The Overnight is available now on VOD and DVD


Fidelio: Alice’s Journey
(Director: Lucie Borleteau)
Slow-moving and, it has to be said, slightly mucky, French film from first-time director Borleteau. The titular Alice (Ariane Labed) is an engineer on a freighter that just happens to be captained by Gael (Melvil Popaud), her first love. Lonely and horny with her graphic novelist boyfriend hundreds of miles away, she recommences their affair, whilst every now and again reading through the scurrilous, shag-packed diaries of the dead man she replaced on board.

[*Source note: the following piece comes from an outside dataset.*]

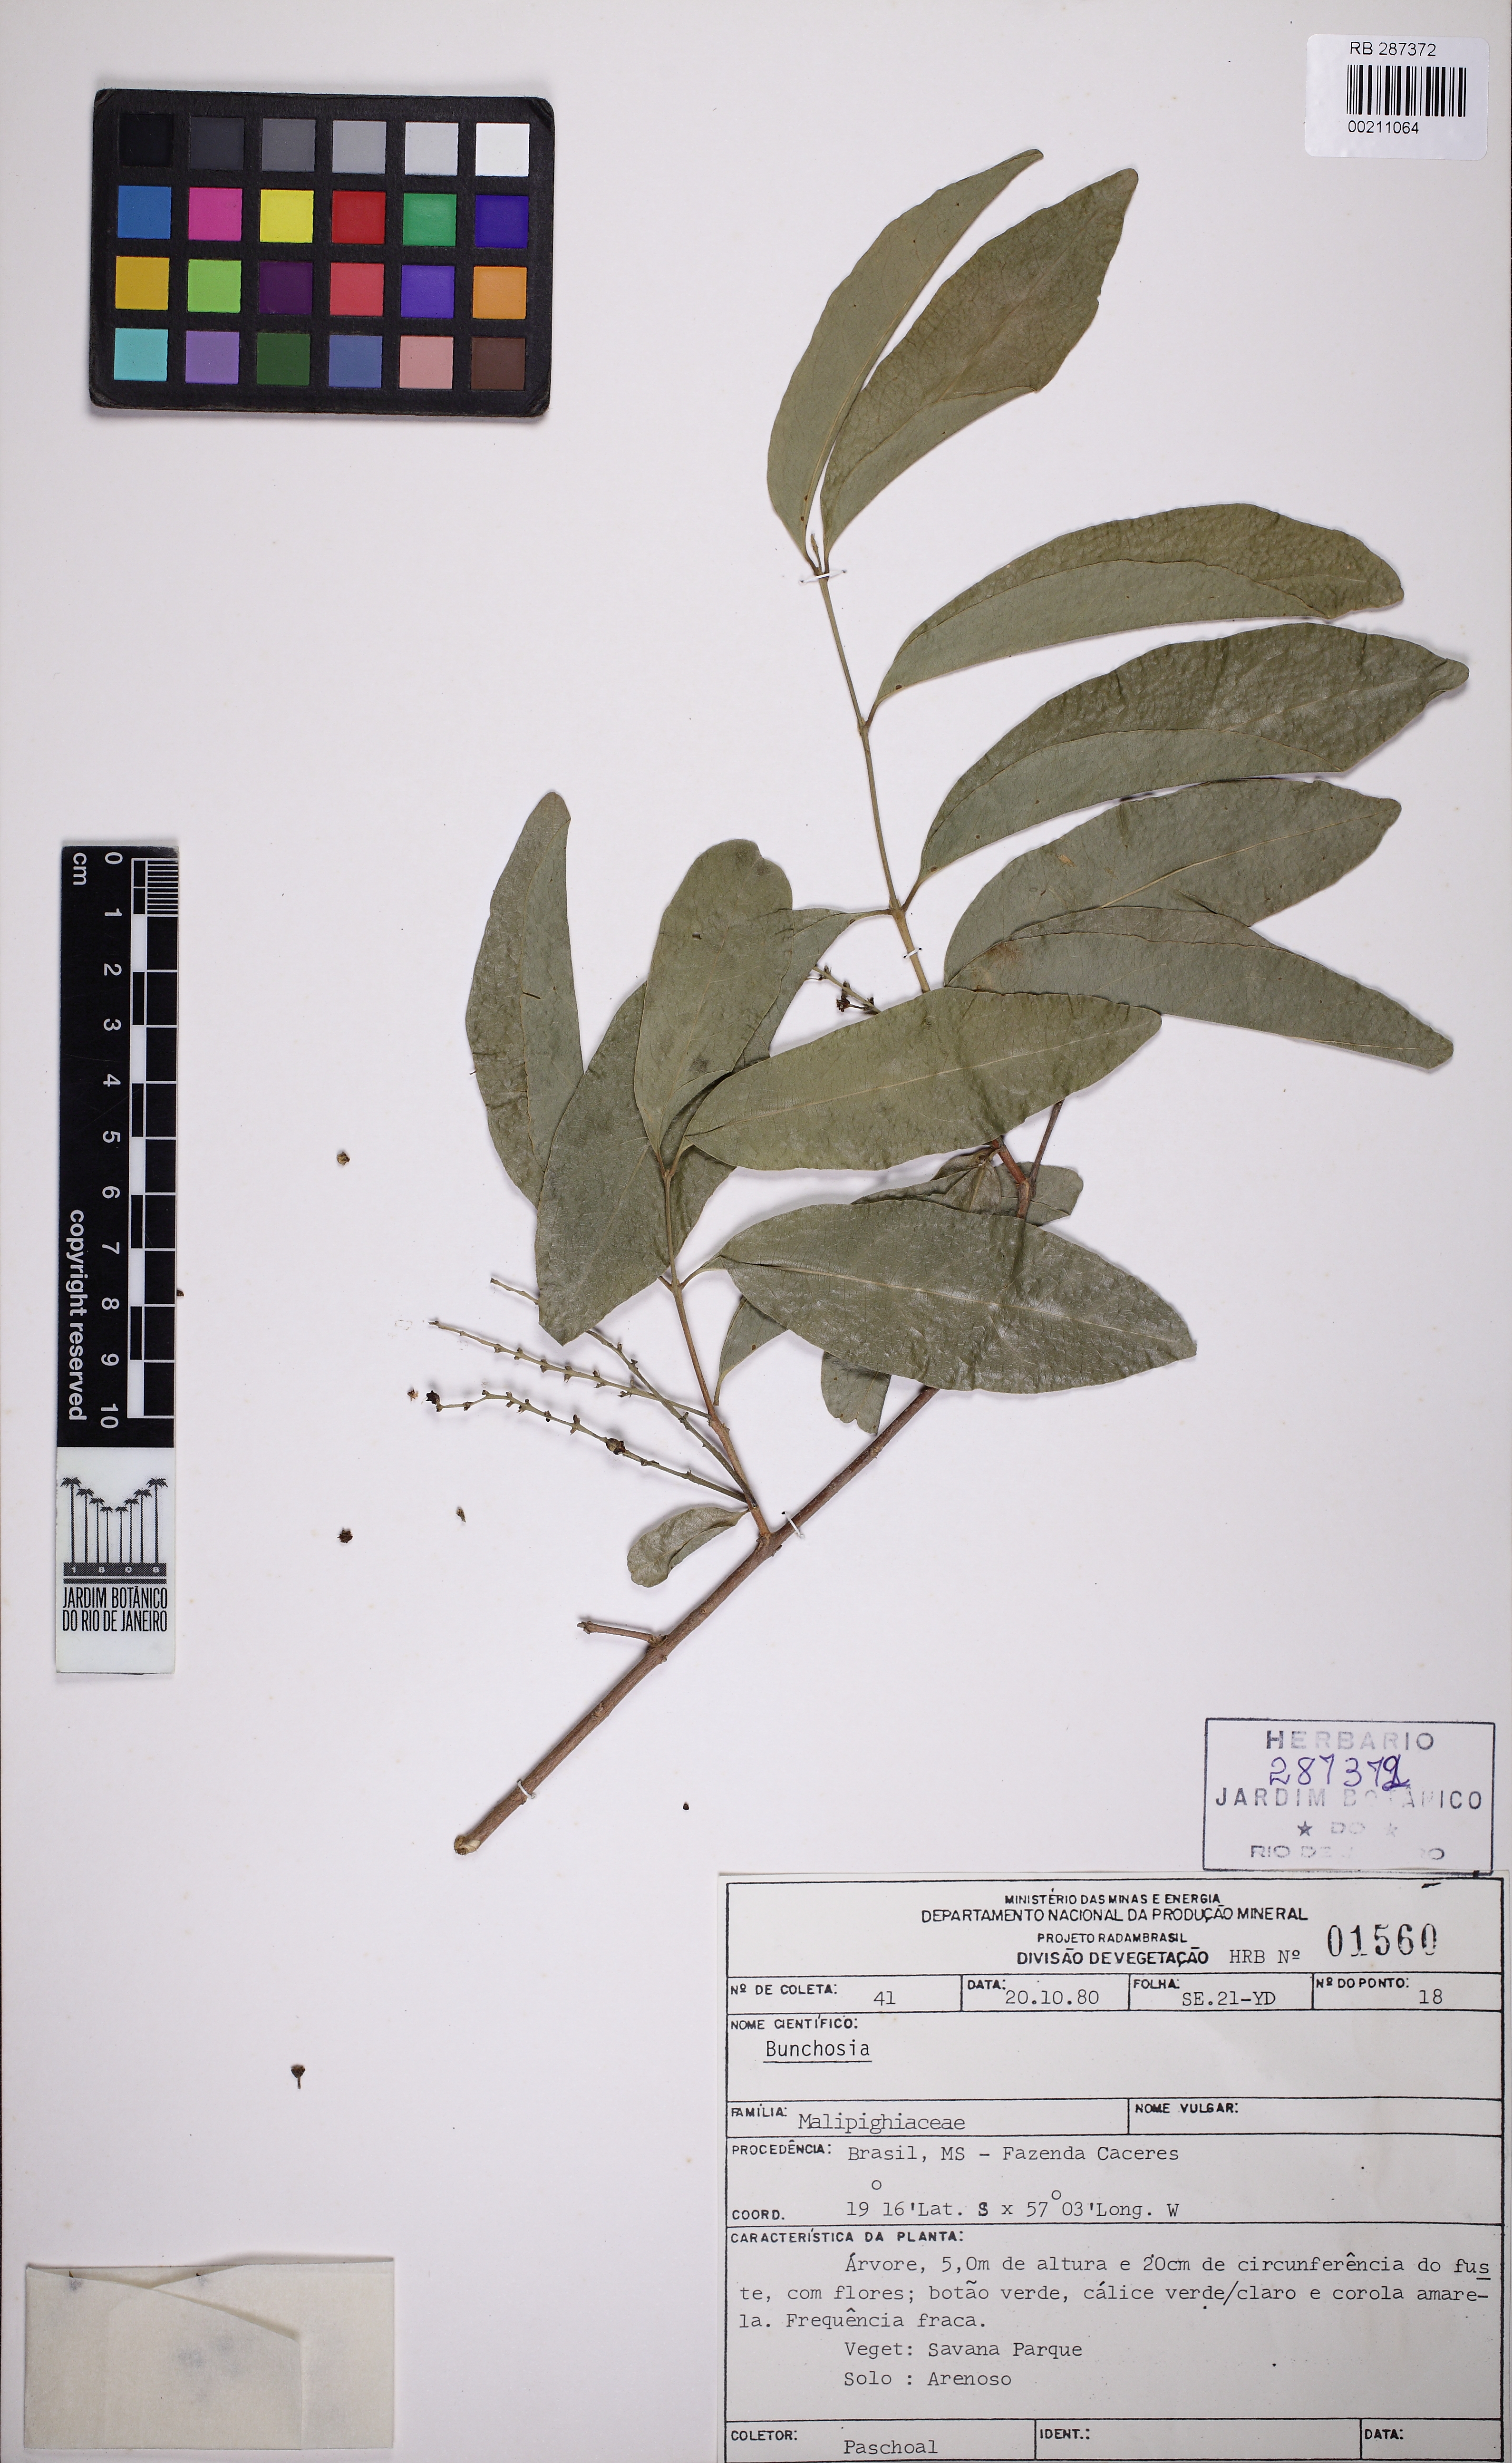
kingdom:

The impossibility and impracticality of monogamy is a theme worth exploring but Fidelio is too often more interested in getting Labed out of her clothes and into la bed than truly engaging with its subject matter.
Rating: WW

Fidelio: Alice’s Journey is available on VOD and DVD now


Ratings

WWWW = Wonderful
WWW = Worthwhile
WW = Watchable
W = Woeful

2 comments:

  1. Knock Knock is a remake, apparently. Not a huge surprise, that.